Sebelum era modern, Jepang merupakan sebuah negara yang feodalis. Kaisar, para shogun, semacam panglima militer, serta daimyo, semacam raja lokal sekalisgus tuan tanah, mereka memainkan peran penting baik secara ekonomi maupun sosial-politik. Periode ini sering diwarnai perebutan kekuasaan di antara mereka, terutama antarshogun serta antara shogun dan kaisar.

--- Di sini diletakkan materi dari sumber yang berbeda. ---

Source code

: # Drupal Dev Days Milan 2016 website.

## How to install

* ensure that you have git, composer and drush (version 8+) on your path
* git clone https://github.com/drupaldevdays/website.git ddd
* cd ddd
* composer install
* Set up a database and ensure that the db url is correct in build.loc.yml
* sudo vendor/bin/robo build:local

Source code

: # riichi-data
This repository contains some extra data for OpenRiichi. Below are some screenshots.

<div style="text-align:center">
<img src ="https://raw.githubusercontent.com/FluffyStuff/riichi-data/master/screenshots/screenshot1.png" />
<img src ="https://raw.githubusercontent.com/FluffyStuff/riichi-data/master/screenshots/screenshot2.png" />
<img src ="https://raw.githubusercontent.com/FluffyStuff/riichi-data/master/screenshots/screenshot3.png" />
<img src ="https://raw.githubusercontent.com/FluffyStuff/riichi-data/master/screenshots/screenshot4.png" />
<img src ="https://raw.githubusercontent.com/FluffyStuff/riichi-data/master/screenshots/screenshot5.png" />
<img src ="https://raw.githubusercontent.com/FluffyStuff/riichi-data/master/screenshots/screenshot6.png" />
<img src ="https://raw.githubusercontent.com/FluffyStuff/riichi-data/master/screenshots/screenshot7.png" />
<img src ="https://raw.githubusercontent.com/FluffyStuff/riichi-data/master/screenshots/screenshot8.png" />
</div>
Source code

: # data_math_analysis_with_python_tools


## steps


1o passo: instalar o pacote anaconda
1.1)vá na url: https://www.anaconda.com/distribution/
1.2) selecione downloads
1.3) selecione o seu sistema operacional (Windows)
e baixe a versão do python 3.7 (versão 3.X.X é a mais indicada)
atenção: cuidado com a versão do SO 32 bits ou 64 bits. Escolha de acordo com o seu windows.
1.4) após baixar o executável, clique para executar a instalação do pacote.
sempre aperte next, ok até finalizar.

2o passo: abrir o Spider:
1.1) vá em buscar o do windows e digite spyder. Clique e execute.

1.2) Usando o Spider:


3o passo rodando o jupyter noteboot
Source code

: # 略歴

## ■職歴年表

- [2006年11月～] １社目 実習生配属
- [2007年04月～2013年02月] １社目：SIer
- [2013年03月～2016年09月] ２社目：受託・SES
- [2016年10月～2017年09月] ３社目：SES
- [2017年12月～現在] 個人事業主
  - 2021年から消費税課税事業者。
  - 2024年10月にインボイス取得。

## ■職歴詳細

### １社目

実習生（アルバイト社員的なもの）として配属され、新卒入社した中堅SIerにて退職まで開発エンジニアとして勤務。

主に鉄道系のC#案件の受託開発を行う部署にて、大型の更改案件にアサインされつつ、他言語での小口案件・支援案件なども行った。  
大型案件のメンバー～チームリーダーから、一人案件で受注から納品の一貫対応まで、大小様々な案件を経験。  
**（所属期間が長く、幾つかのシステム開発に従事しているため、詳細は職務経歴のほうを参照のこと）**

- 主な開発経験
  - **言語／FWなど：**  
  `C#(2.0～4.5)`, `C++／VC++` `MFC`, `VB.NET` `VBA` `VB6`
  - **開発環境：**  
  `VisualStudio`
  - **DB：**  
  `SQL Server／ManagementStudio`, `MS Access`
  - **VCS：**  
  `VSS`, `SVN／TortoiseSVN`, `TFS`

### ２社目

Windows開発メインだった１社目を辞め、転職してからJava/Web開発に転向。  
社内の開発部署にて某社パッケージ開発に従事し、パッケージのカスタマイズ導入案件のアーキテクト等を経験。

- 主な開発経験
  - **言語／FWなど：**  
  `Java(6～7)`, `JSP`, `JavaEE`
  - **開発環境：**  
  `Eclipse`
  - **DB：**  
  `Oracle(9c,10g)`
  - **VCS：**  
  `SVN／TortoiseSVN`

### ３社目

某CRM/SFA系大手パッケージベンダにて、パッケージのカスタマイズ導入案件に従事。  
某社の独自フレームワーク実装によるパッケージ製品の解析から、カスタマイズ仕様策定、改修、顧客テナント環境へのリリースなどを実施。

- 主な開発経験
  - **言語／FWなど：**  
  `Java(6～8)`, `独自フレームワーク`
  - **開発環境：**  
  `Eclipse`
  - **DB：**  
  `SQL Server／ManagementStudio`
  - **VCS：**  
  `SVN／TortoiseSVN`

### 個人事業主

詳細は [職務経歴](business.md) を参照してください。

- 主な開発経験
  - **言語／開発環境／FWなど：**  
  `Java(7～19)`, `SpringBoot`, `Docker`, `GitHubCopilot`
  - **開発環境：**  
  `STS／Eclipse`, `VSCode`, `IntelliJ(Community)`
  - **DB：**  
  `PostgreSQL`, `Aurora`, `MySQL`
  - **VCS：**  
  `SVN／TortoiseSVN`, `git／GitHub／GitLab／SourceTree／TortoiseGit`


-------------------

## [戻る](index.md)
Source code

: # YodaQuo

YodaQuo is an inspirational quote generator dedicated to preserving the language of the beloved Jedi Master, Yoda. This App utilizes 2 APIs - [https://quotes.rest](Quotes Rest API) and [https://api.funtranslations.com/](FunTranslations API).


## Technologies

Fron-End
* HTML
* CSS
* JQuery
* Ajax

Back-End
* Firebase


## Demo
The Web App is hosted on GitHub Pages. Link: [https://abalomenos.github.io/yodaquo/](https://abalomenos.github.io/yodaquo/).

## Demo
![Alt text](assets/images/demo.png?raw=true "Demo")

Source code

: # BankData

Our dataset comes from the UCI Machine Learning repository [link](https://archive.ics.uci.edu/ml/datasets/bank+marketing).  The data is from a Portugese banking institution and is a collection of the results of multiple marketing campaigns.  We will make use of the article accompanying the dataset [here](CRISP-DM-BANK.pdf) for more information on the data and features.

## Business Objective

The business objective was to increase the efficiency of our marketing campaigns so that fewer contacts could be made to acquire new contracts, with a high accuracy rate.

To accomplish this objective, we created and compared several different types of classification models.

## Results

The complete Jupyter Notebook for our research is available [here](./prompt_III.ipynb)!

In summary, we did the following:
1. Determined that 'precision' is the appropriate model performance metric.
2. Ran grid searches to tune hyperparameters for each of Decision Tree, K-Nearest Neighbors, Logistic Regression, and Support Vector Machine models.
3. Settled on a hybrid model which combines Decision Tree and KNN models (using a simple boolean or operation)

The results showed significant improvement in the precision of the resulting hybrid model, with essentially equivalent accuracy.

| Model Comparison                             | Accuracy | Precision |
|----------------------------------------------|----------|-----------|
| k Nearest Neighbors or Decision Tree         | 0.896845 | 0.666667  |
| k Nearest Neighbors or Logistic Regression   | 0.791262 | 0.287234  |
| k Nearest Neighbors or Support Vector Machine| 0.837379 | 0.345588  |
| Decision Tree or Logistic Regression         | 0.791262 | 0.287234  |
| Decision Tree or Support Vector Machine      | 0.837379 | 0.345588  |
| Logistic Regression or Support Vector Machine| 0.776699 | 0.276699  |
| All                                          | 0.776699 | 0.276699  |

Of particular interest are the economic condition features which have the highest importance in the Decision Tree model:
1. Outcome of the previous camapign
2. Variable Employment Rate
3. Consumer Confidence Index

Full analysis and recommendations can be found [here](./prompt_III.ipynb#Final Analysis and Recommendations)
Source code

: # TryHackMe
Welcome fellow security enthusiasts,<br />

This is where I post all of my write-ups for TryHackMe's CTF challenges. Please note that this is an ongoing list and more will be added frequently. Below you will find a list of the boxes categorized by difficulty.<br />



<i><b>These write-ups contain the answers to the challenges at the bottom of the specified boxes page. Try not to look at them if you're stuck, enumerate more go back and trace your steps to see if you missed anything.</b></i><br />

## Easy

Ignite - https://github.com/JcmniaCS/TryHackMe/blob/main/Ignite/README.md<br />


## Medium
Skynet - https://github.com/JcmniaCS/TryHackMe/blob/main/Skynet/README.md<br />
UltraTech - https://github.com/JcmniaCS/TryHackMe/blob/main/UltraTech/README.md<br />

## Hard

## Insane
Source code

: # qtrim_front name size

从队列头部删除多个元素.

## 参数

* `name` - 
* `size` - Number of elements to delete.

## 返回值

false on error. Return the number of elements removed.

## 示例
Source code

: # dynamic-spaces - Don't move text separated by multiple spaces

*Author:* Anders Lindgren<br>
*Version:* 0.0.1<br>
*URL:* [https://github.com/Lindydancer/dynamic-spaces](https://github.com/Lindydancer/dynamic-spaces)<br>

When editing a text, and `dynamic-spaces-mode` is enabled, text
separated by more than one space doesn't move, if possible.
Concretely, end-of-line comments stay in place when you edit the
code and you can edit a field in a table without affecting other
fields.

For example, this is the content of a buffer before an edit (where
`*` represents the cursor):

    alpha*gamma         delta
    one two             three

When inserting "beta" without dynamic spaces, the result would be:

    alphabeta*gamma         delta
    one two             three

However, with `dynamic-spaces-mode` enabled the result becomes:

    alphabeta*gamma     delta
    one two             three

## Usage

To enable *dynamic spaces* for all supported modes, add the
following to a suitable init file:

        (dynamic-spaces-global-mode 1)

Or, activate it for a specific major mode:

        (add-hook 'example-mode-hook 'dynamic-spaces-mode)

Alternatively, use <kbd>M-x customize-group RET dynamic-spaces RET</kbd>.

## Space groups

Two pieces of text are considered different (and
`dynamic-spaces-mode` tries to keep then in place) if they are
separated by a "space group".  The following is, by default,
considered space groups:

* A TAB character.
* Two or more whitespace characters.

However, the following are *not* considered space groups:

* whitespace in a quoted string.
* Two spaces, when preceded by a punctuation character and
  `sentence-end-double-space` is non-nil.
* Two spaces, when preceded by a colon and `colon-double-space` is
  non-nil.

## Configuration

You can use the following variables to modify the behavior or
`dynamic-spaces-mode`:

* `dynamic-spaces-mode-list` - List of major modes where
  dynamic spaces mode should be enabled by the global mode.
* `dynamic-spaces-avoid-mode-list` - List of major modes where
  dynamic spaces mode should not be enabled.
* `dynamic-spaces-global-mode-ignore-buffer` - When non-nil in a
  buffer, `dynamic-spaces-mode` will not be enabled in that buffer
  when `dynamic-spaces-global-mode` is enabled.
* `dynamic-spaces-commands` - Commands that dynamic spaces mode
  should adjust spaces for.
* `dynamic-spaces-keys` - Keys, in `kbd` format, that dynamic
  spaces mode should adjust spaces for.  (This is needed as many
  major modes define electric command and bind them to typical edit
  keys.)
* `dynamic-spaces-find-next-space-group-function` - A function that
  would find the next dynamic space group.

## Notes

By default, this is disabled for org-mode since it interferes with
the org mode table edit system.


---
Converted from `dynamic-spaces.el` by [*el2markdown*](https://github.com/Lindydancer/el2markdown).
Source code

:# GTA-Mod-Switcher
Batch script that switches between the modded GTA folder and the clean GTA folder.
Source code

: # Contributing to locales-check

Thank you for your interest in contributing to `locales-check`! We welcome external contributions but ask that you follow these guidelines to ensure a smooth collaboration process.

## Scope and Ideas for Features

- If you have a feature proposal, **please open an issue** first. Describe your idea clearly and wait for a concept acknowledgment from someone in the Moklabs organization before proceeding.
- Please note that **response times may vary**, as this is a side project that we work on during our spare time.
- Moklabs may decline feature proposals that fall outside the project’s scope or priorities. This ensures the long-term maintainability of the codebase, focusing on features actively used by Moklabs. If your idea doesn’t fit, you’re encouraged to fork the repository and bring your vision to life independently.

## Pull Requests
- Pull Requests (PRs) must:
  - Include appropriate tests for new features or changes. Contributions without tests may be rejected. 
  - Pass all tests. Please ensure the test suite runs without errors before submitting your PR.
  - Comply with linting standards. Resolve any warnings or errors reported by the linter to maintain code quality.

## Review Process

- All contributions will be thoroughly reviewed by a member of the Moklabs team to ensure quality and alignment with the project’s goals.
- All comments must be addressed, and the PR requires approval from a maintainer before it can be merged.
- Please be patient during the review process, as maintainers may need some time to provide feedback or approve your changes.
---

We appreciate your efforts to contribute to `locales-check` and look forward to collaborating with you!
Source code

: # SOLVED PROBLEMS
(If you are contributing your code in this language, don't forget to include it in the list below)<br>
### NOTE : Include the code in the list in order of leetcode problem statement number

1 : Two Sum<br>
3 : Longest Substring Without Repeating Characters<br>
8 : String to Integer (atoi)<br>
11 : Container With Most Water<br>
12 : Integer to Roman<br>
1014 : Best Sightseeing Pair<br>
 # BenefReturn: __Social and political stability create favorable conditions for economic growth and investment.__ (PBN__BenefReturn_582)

Hubungan dengan dunia Barat baru dimulai sejak abad ke-16, ketika para pedagang dan misionaris Serikat Yesus (SJ) dari Portugal menginjakkan kaki di Jepang. Namun, tidak lama berselang, tepatnya tahun 1639, Shogun Tokugawa menjalankan kebijakan Sakoku atau "negara tertutup"yang berlangsung selama dua setengah abad (1639-1854), yang membuat Jepang terisolasi dari dunia luar. Melalui kebijakan ini, orang asing dilarang masuk ke Jepang dan sebaliknya, orang Jepang dilarang berhubungan dengan orang asing ataupun meninggalkan Jepang. Pelanggaran terhadap kebijakan ini adalah diganjar dengan hukuman mati.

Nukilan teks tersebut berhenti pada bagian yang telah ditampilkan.